A judge has ordered that a man's two German shepherds be destroyed after a court heard the unmuzzled and unleashed dogs "viciously" attacked a neighbour.
Fingal County Council brought a case under the Control of Dogs Act against Khalid Hamdy of Cedar View, Ridgewood, Swords.
Mr Hamdy told Dublin District Court he did not believe his pets were dangerous.
He also said they helped him cope with post-traumatic stress disorder he had suffered since being incarcerated in 2019 in Egypt with 150 men in a cell where he witnessed torture and four people die.
But neighbour Michael James O'Rourke told the court that on 13 November he had just left his house to bring his two smaller dogs on a walk when Mr Hamdy's German shepherds attacked them.
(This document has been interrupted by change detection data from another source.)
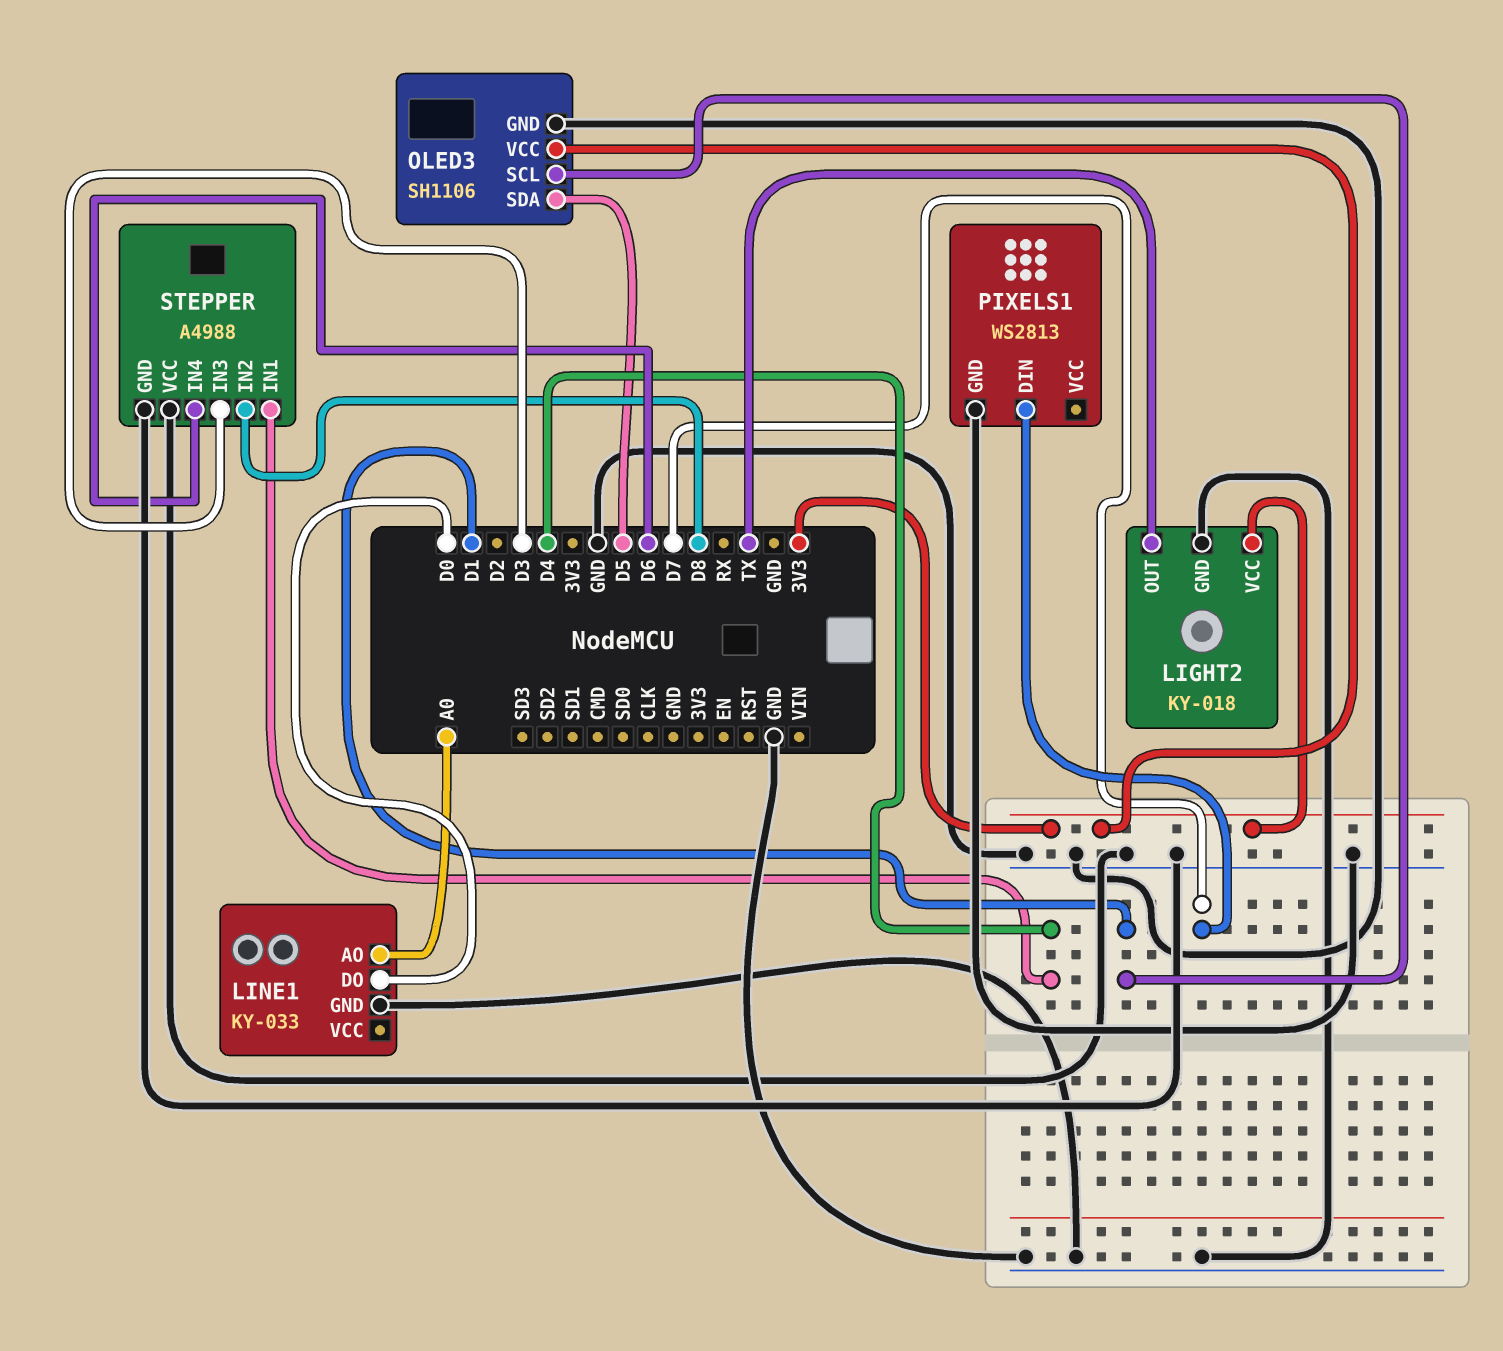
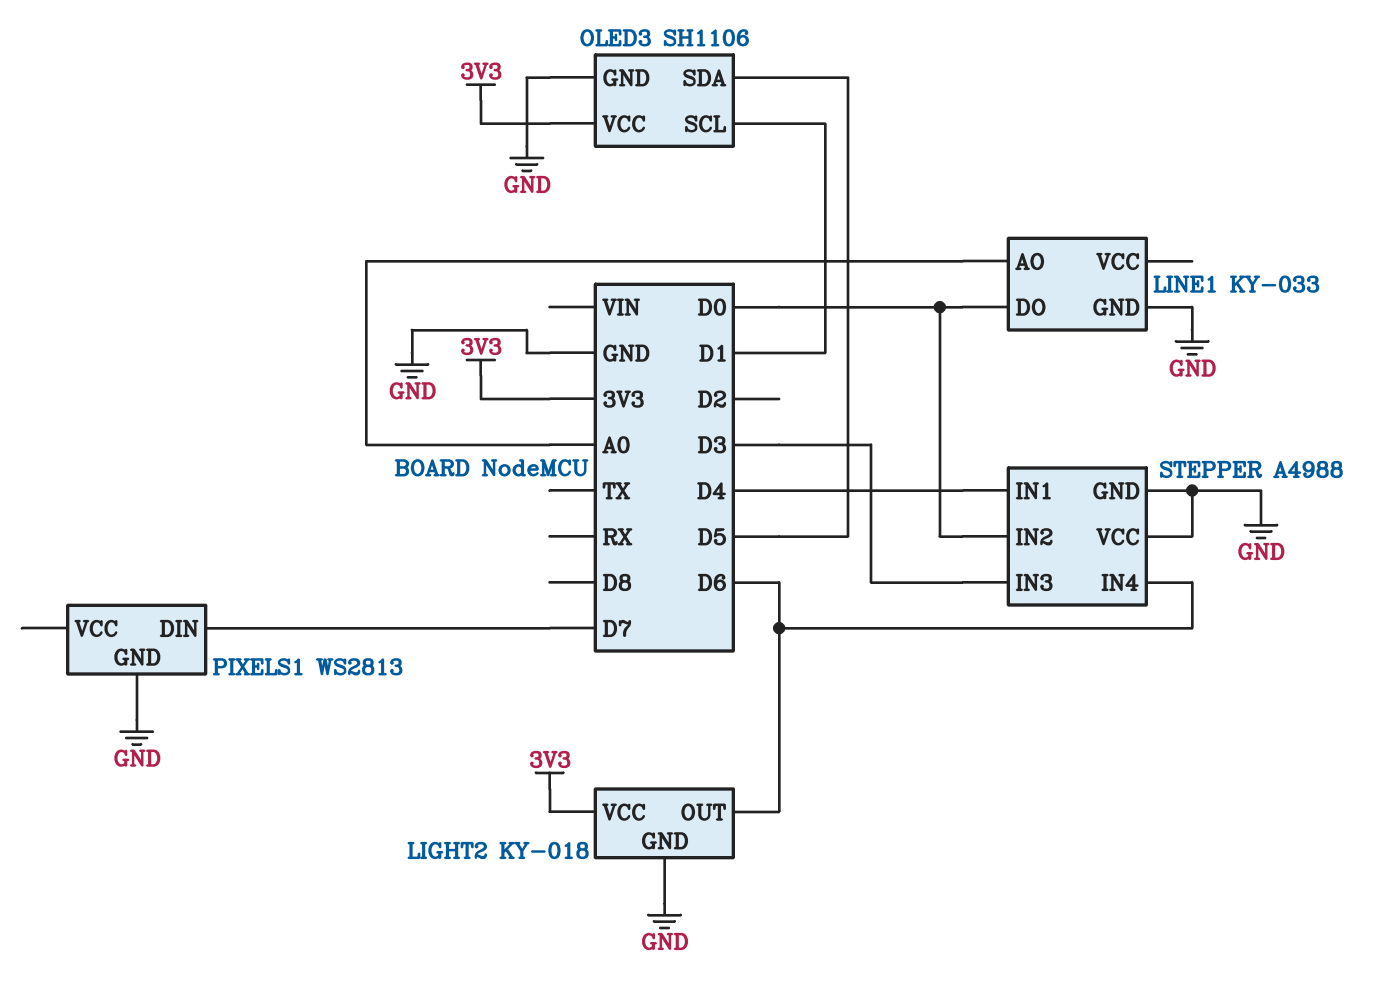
LIGHT2 pin OUT: TX -> D6
STEPPER pin IN2: D8 -> D0

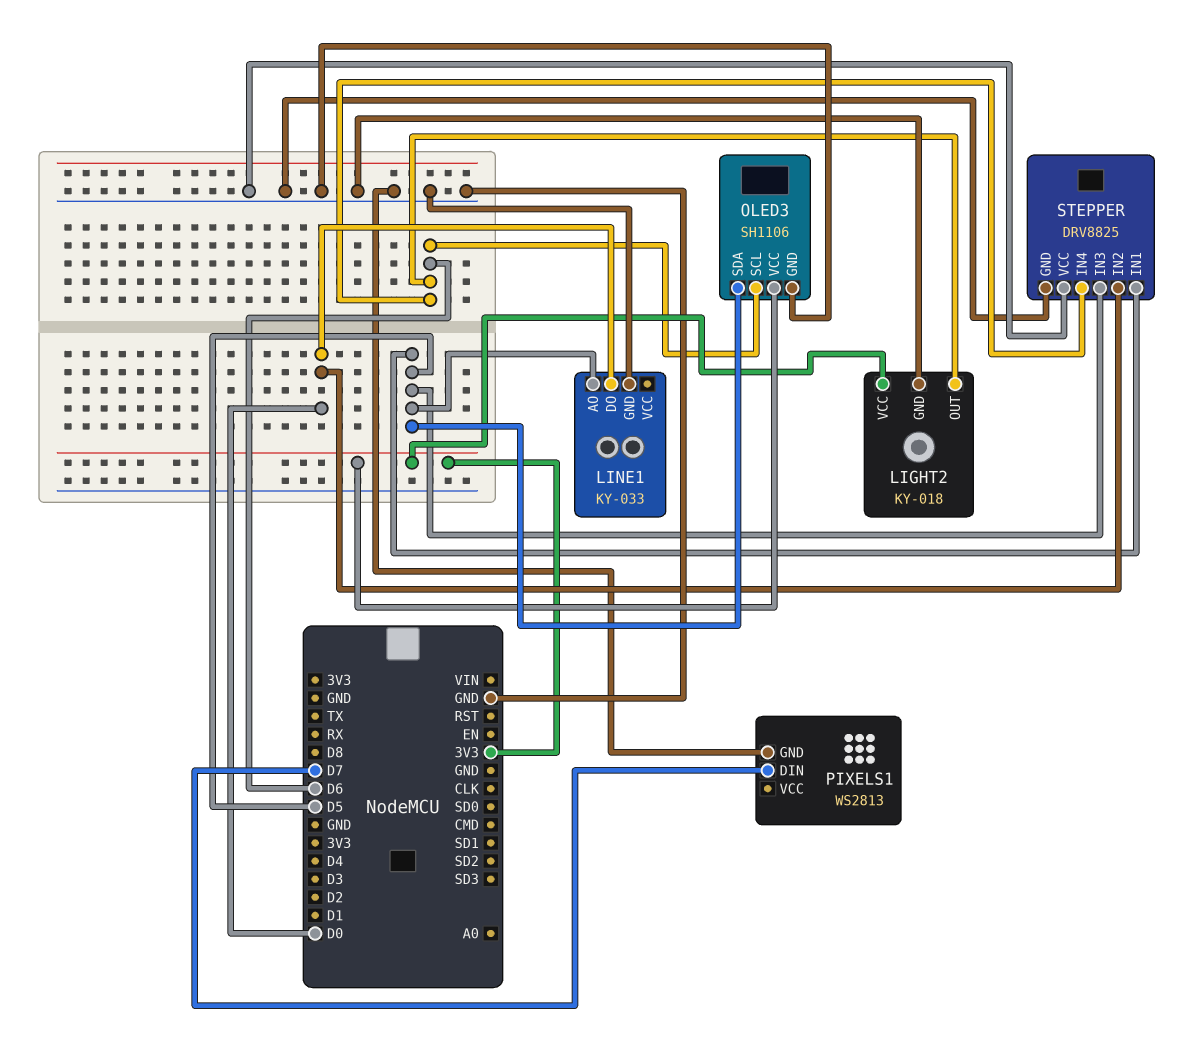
LINE1 pin AO: A0 -> D5
OLED3 pin SCL: D1 -> D6
STEPPER: A4988 -> DRV8825
STEPPER pin IN1: D4 -> D5
STEPPER pin IN3: D3 -> D5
He told solicitor Michael Quinlan for the council that they were unmuzzled and unleashed.
Mr O'Rourke said it lasted 20 to 30 seconds, but he did not suffer physical injuries.
However, he described it as a very traumatic event, adding that it was lucky there were no children in the vicinity.
Mr O'Rourke said Lucky, one of his dogs, had its harness ripped and he added that his jeans were ripped before he managed to get back inside.
In cross-examination, he replied: "I do not know the man," when asked if he had altercations with him in the past.
Another couple told the court they witnessed it and claimed Mr Hamdy's dogs had repeatedly gone into their garden after a storm knocked down fencing.
The court heard that after complaints, gardaí found the door to Mr Hamdy's home was open, and no one came out for 20 minutes.
However, he did not see what happened and told gardaí that the dogs must have opened the front door to get out. Later, he claimed there had been a break-in at his home, which caused the dogs to escape.
Mr Hamdy said he reported it to gardaí when he noticed damage to his door and objects missing from his house.
He also denied claims by the witnesses that there had been problems with his dogs in the past.
The dog warden seized them on the day of the incident and had them in a pound since then.
Mr Hamdy told the court he had undergone training to handle them, and there was zero chance they get out again.
Describing it as a "very difficult case", Judge Anthony Halpin said he would deal with the case clinically, bearing little attention to the interpersonal issue between Mr Hamdy and his neighbour Mr O'Rourke because it did not affect the actual matter before the court.
The single point was that on 13 November, the two German shepherds caused damage in an attack on a person who had been with his smaller dogs.
He remarked that evidence from a canine behaviour specialist hired by Mr Hamdy provided a more anodyne account of the attack.
However, the court looked not only at the bite but the aggressive and provocative behaviour of the dogs, and the stress, anxiety and fear engendered, together with the absence of restraint and muzzle, "placed the incident on a substantially higher scale".
Judge Halpin noted the complainant detailed the level of aggression exhibited, which was unacceptable, and the court accepted his version.
"And to my mind, the incident constitutes a vicious attack", he said.
Judge Halpin accepted that the dogs were a source of comfort for Mr Hamdy, but they were a restricted breed and not under effective control or muzzled at the time.
Mr Hamdy's barrister asked the court to note his evidence that he would put more measures in place to prevent the dogs from getting out.
Counsel also pointed out that the male dog was the main protagonist and returned to the attack, but the female retreated.
However, Judge Halpin said that taking all matters into account, he had to make an order of destruction for both dogs and payment of €4,000 in costs.
He added that Mr Hamdy would not have been in court had they been under effective control.
The judge placed a stay on the destruction order for two weeks and adjourned the case until 14 February in case an appeal is lodged.